Some federal agencies continue to stonewall when it comes to the ongoing investigation into the Benghazi terrorist attacks, according to insiders familiar with the process. They say the House Benghazi Select Committee isn’t getting access to all relevant documents and witnesses.
That will be the topic of the committee’s first public hearing of 2015 called for Tuesday next week.
Most of the committee’s work since a (slightly) bipartisan vote created it May 8, 2014, has quietly focused on the massive task of gathering information. The committee has provided relevant federal agencies a list of several dozen witnesses it wishes to interview.
But Republican staff members are encountering some of the same roadblocks that other committees met as they investigated pieces of the events surrounding the Sept. 11, 2012, terrorist attacks on U.S. facilities in Benghazi, Libya. Four Americans, including U.S. Ambassador Chris Stevens, died in the assaults.
One congressional official noted that some federal agencies, such as the Justice Department, appear to be working to comply with committee requests, engaging in productive negotiations over requested materials and access to witnesses. However, the official says that there are still outstanding issues with the Justice Department, and that other agencies, including the State Department and some in the intelligence community, have not been as cooperative.
The House resolution creating the committee authorized it to investigate all aspects of what happened in Benghazi, as well as looking at how to improve executive branch cooperation with congressional oversight. Tuesday’s hearing is part of the effort to obtain a complete record of the events before, during and after the attacks, on a timely basis.
The committee’s goal is to strike a balance between information and witnesses withheld for legitimate reasons of national or individual security—and the possibility that those reasons may be improperly invoked to prevent the release of information embarrassing or damaging to the Obama administration or former Secretary of State Hillary Clinton.
Much of the Benghazi committee’s work will be done in non-public interviews rather than public hearings. Committee Chairman Rep. Trey Gowdy, R-S.C., a former prosecutor, has said that format allows members and staff to spend “hours” with a relevant witness rather than having to ask questions in short, restricted bursts under the rules of a public hearing.
Democrats, including Rep.
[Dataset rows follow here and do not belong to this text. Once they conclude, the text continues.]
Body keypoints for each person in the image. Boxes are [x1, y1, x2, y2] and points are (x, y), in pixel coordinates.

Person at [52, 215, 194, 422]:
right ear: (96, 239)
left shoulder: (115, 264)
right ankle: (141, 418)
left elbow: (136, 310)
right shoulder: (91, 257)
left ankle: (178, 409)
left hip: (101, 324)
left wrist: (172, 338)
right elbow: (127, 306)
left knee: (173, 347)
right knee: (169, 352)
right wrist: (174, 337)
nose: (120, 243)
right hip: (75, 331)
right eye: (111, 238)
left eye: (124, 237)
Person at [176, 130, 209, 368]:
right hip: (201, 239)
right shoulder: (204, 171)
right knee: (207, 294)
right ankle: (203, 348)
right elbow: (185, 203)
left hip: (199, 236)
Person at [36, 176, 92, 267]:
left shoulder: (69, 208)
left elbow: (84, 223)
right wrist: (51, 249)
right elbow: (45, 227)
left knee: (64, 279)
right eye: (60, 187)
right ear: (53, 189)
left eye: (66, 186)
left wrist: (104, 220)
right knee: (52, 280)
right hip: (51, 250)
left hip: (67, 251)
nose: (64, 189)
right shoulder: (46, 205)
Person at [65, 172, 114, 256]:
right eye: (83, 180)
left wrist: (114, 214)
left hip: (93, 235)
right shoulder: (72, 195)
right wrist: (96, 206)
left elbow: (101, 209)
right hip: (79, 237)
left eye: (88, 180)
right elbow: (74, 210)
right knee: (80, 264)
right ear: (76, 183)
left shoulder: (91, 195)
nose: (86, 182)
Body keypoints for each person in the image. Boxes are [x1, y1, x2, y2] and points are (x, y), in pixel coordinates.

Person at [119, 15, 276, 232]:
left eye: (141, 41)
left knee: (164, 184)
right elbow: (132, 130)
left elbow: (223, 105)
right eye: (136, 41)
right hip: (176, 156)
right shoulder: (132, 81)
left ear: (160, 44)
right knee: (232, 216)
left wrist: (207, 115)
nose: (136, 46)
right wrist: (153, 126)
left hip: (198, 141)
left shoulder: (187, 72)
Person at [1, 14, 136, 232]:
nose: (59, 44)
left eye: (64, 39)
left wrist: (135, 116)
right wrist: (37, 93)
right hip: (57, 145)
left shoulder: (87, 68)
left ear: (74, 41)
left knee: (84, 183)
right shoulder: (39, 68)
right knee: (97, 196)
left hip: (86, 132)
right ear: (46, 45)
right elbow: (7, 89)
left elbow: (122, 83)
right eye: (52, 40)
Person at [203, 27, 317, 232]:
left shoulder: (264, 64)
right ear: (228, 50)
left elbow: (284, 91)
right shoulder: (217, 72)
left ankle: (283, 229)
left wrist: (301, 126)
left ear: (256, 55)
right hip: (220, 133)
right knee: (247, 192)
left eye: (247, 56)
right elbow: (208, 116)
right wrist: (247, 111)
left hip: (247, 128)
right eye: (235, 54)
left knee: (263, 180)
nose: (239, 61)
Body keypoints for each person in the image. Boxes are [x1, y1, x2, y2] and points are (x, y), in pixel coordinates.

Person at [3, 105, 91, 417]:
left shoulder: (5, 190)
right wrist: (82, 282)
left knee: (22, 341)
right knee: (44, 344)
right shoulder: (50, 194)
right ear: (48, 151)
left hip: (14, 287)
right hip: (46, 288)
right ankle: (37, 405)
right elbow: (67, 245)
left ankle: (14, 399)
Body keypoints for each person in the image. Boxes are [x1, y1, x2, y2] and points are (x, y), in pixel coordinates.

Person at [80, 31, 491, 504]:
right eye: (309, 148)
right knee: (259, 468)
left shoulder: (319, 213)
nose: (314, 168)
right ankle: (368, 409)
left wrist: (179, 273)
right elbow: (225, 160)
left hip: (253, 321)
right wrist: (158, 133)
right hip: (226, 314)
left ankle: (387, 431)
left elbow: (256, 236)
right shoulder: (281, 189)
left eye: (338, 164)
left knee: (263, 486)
Elijah Cummings of Maryland, praised Gowdy’s measured approach last fall when he agreed to their request to have the first hearing be on their topic of choice: the Accountability Review Board’s recommendations and progress on implementing them.
“I sincerely hope the select committee will stay on the course of constructive reform and keep this goal as our north star,” Cummings said. “It would be a disservice to everyone involved to be lured off this path by partisan politics.”
Cummings did not respond to a request for comment for this article.
Sen. Barbara Boxer, D-Calif., has called the continuing investigation into Benghazi a Republican “witch hunt,” and said there have been more than enough hearings and all questions have been answered.
When asked to comment on the impetus behind next week’s hearing, Gowdy said it would be a “reasonable inference that we would not be having a hearing to compliment [the federal agencies] on the speed with which they have complied with [our] requests.”
What happens if federal agencies simply refuse to provide documents to Congress, as they have done in the past?
It’s not clear there is much Congress can or will do about it.
One official said they could try to get help from Senate Republicans to exert pressure, or could figure out a way to use the federal funding process, which is in the House’s hands, to exert pressure.
Among the many outstanding issues and questions the committee is expected to take on:
1) Interviewing key witnesses who have never yet appeared before any congressional committee.
2) Obtaining the elusive military “after action” report(s) that detail the military response and any issues encountered.
3) Piercing secret processes used by the Accountability Review Board in its investigation into the State Department’s actions.
4) Who was behind the administration’s decision to direct the narrative of the attacks as having been prompted by a YouTube video that caused a protest to spiral into violence?
5) Who wrote the original talking points and who was behind the edits and deletions before they were used by U.N. Ambassador Susan Rice when she appeared on Sunday network talk shows to discuss the attacks?
6) What did Rice know, and from whom, prior to her appearances on the programs?
7) Was there a State Department “document separation” operation designed to withhold embarrassing documents, as former Deputy Assistant Secretary of State Raymond Maxwell alleges? If so, who was behind it?
8) What role did presidential adviser Ben Rhodes and former Deputy CIA Director Mike Morell play in the talking points and narrative?
9) What light can former CIA Director Gen. David Petraeus shed on the events?